Anita West is a British former actress and television presenter.

==Blue Peter==
On 7 May 1962, West joined the British children's television show Blue Peter as co-host, following the departure of Leila Williams. She remained with the programme for only sixteen editions, the last being shown on 3 September 1962, making her one of the programme's shortest-serving presenters (other than stand-ins Ann Taylor, Tony Hart and Sandra Michaels). She voluntarily resigned from the show because of her imminent divorce (in 1962) from the musician Ray Ellington; she believed that audiences would find it inappropriate for a divorcée to present a children's programme. West never divulged her reasons for leaving to the producers, who deemed her "unprofessional" for simply walking out on the show.

West's tenure was so short that, for several decades, she was not officially recognised as a Blue Peter presenter, only being added to the official list of presenters upon the show's 40th anniversary in 1998. In contrast, her replacement, Valerie Singleton, ahead of whom West had come in earlier auditions, became the show's longest-serving female presenter until Konnie Huq. Additionally, due to the BBC's policy of not recording programmes at the time, no footage of West's time on Blue Peter exists.

==Later career==
After leaving Blue Peter, West appeared in such shows as Space: 1999, Crossroads as Doctor Hilary Maddox, The Saint and Lovejoy. She also briefly returned to Blue Peter in 1998 to appear in its pantomime.

In the 1970s, she was a PR hostess at the Palm Beach Casino Club in Mayfair.
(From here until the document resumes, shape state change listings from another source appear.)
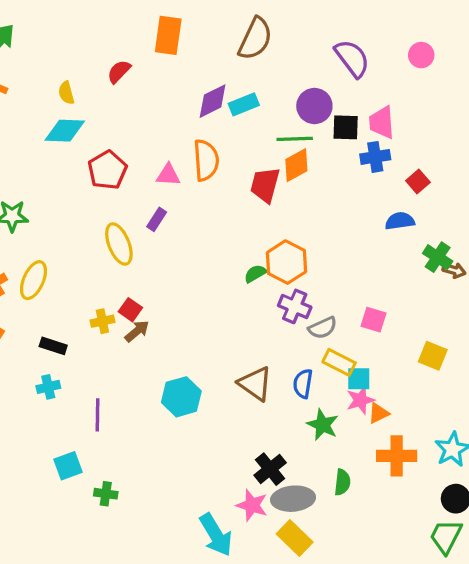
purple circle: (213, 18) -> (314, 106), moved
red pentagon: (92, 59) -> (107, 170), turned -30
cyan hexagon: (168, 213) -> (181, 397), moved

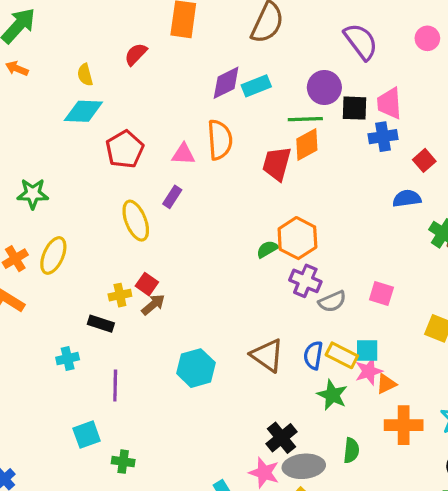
black rectangle: (53, 346) -> (101, 324), moved
yellow rectangle: (339, 362) -> (342, 355), moved

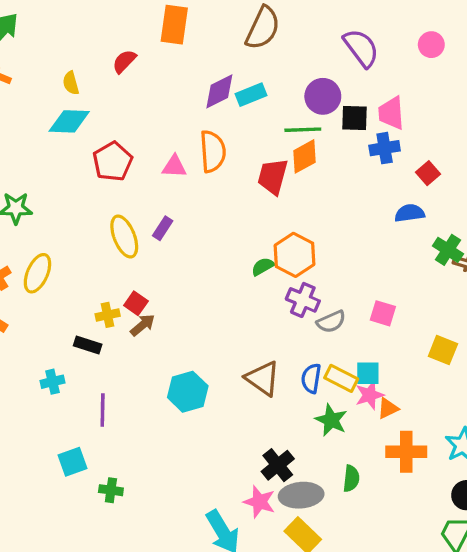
purple rectangle: (172, 197) -> (163, 228), moved

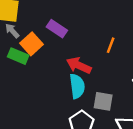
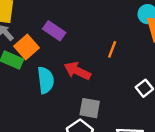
cyan semicircle: (77, 86) -> (46, 80), moved
gray square: (103, 101) -> (90, 108), moved

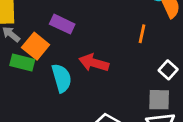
orange line: (112, 49) -> (142, 34), moved
gray square: (90, 108) -> (159, 100), moved

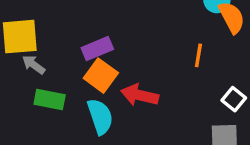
purple rectangle: (62, 24) -> (97, 48), turned -45
orange square: (36, 46) -> (101, 76), moved

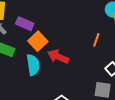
purple rectangle: (97, 48) -> (25, 24), moved, turned 36

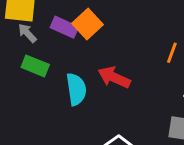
orange square: (38, 41) -> (88, 24), moved

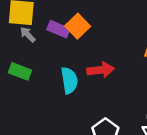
green rectangle: (35, 66) -> (20, 71), moved
red arrow: (114, 77) -> (101, 70), turned 150

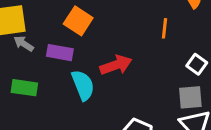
purple rectangle: (58, 29) -> (60, 53), moved

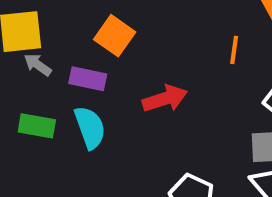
cyan semicircle: (83, 85) -> (90, 127), moved

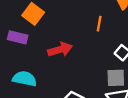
cyan semicircle: (90, 127) -> (25, 79), moved, turned -60

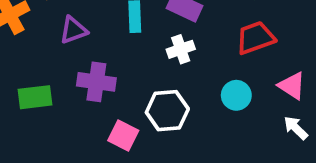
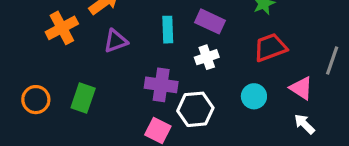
purple cross: (96, 82) -> (161, 85), moved
green rectangle: (35, 97) -> (83, 98), turned -64

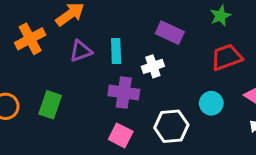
cyan rectangle: (168, 30) -> (116, 51), moved
white cross: (207, 57) -> (153, 66), moved
white hexagon: (195, 109) -> (171, 126), moved

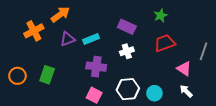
cyan rectangle: (116, 51) -> (91, 39), turned 70
white cross: (153, 66) -> (127, 51), moved
cyan circle: (211, 103) -> (154, 93), moved

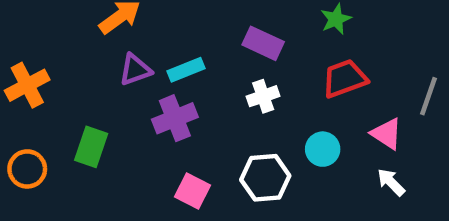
orange cross: (34, 31) -> (27, 85), moved
purple cross: (96, 67) -> (175, 118), moved, turned -30
orange circle: (17, 76) -> (27, 169), moved
cyan circle: (154, 93) -> (323, 149), moved

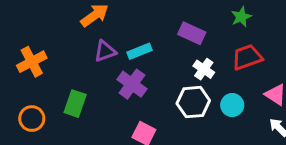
white cross: (263, 96) -> (204, 69), moved, turned -36
purple cross: (175, 118) -> (132, 84), turned -32
white hexagon: (265, 178) -> (193, 102), moved

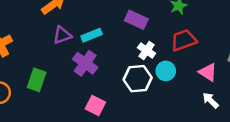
cyan circle: (232, 105) -> (166, 71), moved

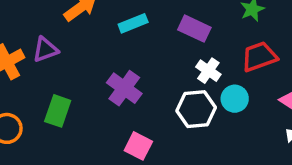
purple triangle: (62, 35) -> (45, 50), moved
cyan rectangle: (92, 35) -> (133, 23), moved

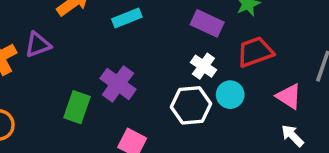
purple rectangle: (194, 29) -> (207, 23), moved
green rectangle: (58, 111) -> (77, 107), moved

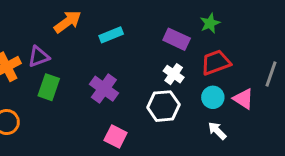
cyan circle: (230, 95) -> (213, 97), moved
green rectangle: (77, 107) -> (49, 87), moved
white arrow: (293, 136) -> (217, 131), moved

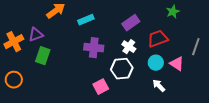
green star: (210, 23) -> (173, 12), moved
purple rectangle: (177, 39) -> (131, 23), turned -60
purple cross: (104, 89) -> (94, 48), moved, turned -30
pink square: (116, 137) -> (101, 87), moved, turned 35

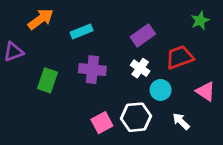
green rectangle: (43, 56) -> (47, 80), moved
cyan circle: (156, 63) -> (161, 90), moved
white hexagon: (122, 69) -> (136, 117), moved

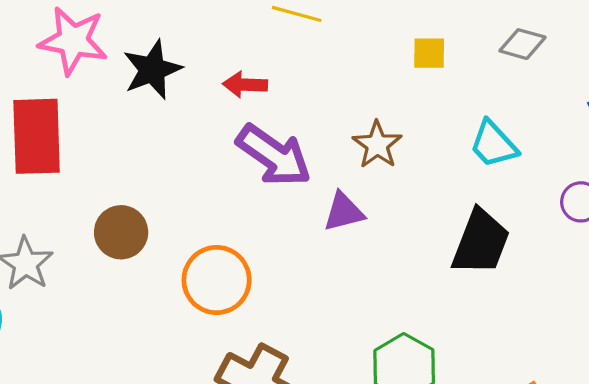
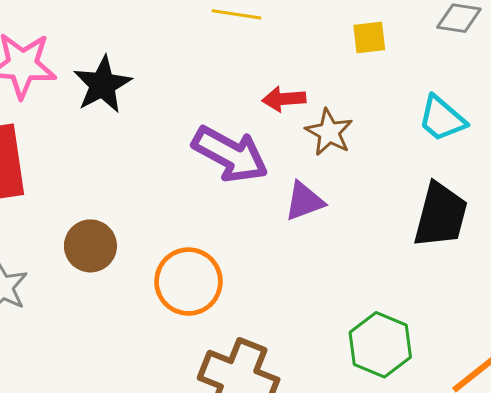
red arrow: (245, 85) -> (284, 99), moved

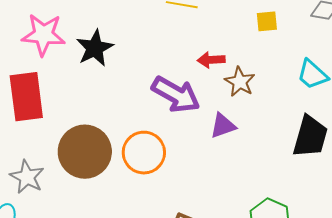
brown circle: (90, 246) -> (85, 152), size x1.6
orange circle: (188, 282) -> (144, 153), moved

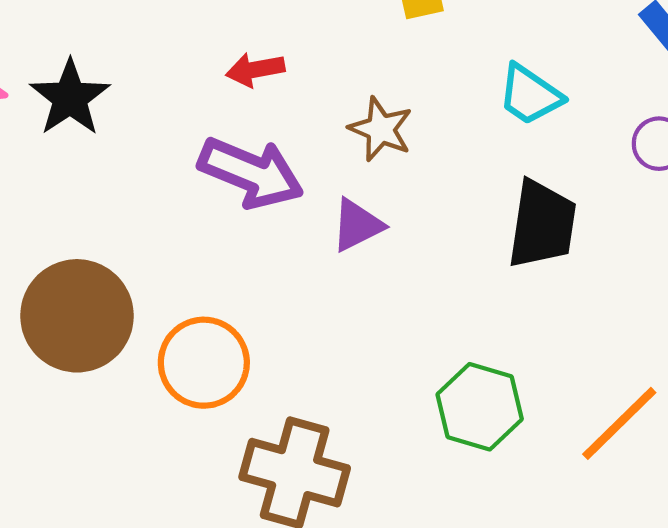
red arrow: (211, 60) -> (255, 70), moved
orange circle: (144, 153) -> (204, 363), moved

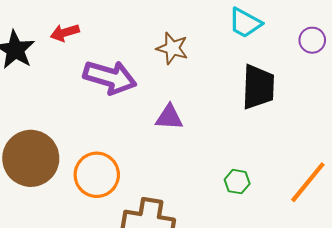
red arrow: (255, 70) -> (65, 33), moved
purple triangle: (357, 225) -> (169, 117), moved, turned 36
green hexagon: (480, 407) -> (237, 182), size x0.6

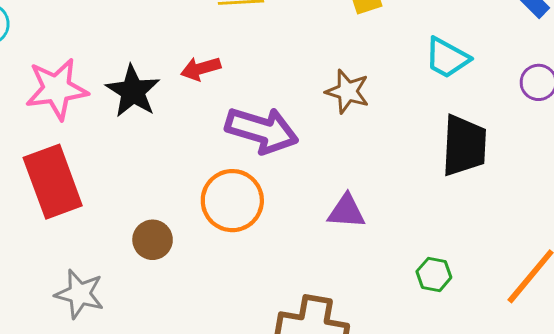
purple triangle: (169, 117) -> (346, 211), moved
brown circle: (31, 158) -> (153, 240), size x0.5
orange circle: (97, 175) -> (232, 201), moved

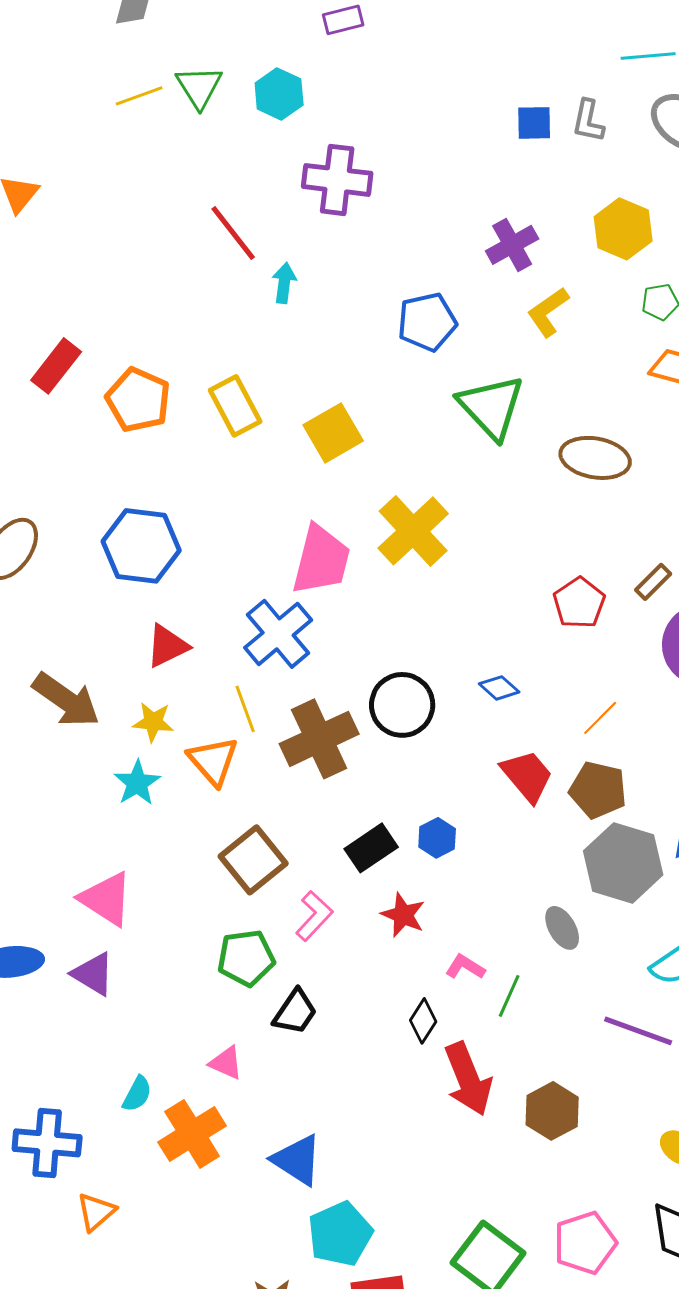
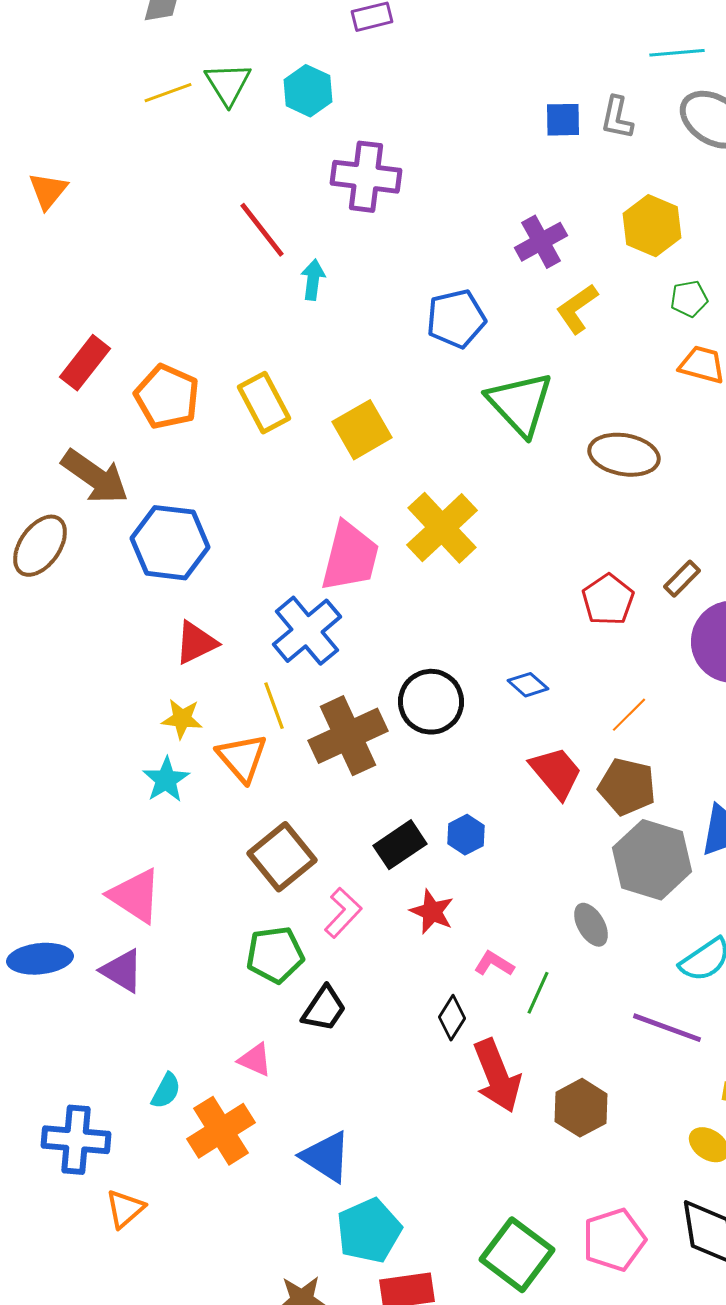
brown arrow: (66, 700) -> (95, 477), moved

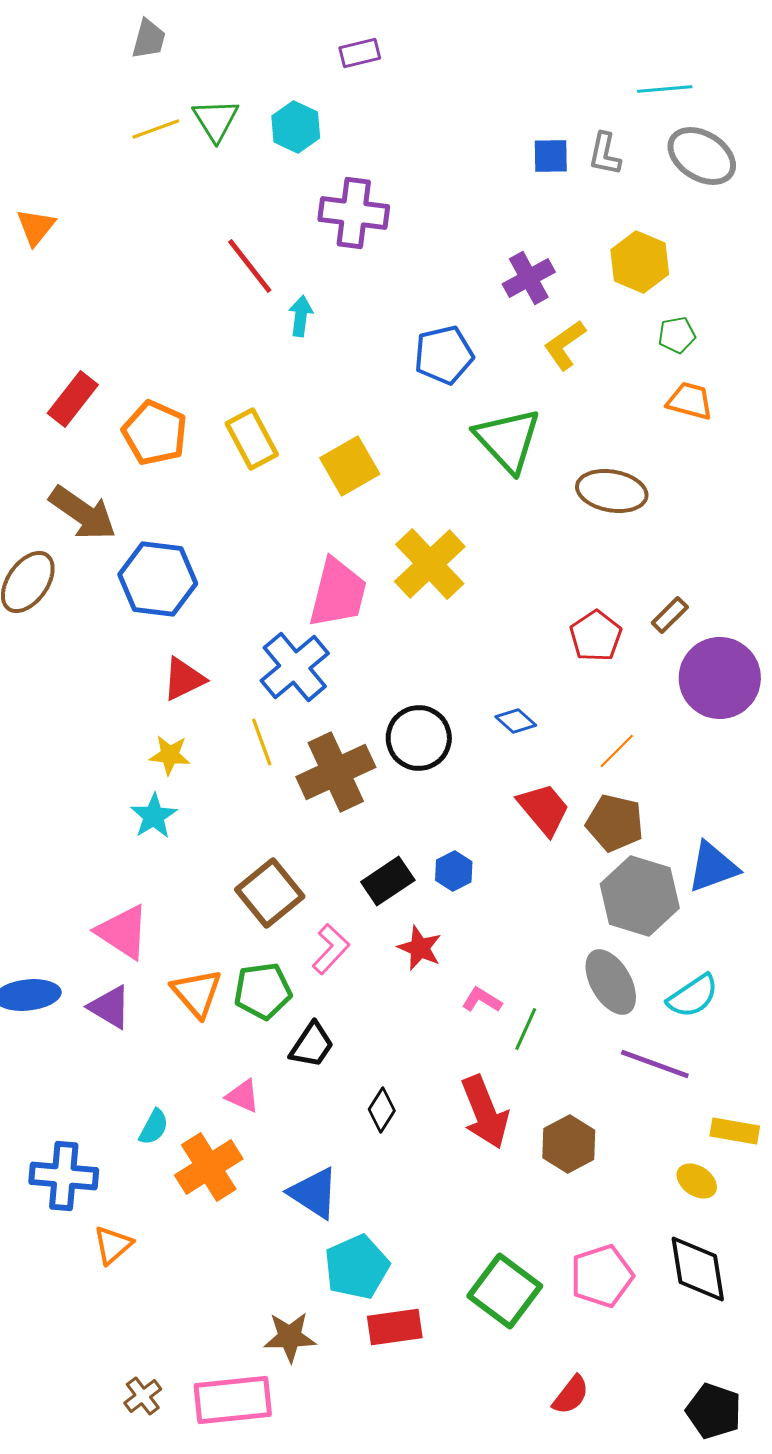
orange triangle: (242, 758) -> (197, 993), moved
gray ellipse: (591, 925) -> (611, 982), moved, size x1.5
black diamond: (452, 1018) -> (382, 1110), moved

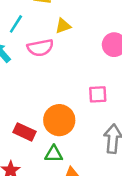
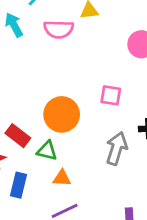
red rectangle: (24, 132) -> (18, 136), moved

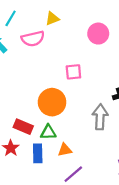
pink square: (111, 95) -> (73, 72), moved
blue rectangle: (19, 185) -> (38, 153), moved

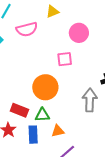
yellow triangle: (52, 19) -> (53, 11), moved
pink circle: (98, 34) -> (79, 33), moved

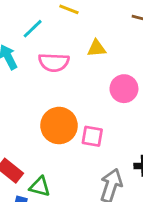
pink square: (65, 59) -> (92, 136), moved
orange circle: (45, 87) -> (59, 126), moved

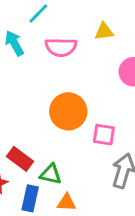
pink square: (92, 136) -> (104, 135), moved

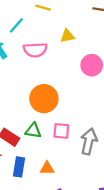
pink square: (104, 135) -> (61, 131), moved
green triangle: (51, 174) -> (33, 131), moved

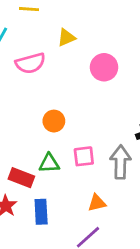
orange circle: (44, 99) -> (54, 121), size x0.6
orange triangle: (47, 168) -> (97, 203), moved

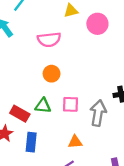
pink semicircle: (30, 63) -> (49, 40), moved
pink circle: (104, 67) -> (97, 24), moved

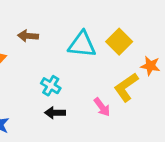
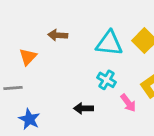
cyan cross: (51, 86) -> (107, 80), moved

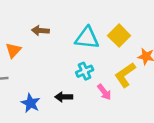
cyan cross: (107, 80) -> (85, 71), turned 35
blue star: (29, 119) -> (31, 103), moved

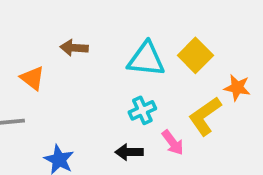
orange triangle: (13, 50) -> (32, 78), turned -35
black arrow: (64, 97) -> (129, 152), moved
She appeared in the films Impact (1963), Shadow of Fear (1964), Ring of Spies (1964) and Joey Boy (1965).

==Personal life==
West was married to Ray Ellington for six years; the couple had a son, Lance, and a daughter, Nina. In 1998, she told Blue Peters 40th-anniversary documentary BP Confidential that she had no regrets about quitting the show, other than on a professional level, as her children were the most important thing in her life.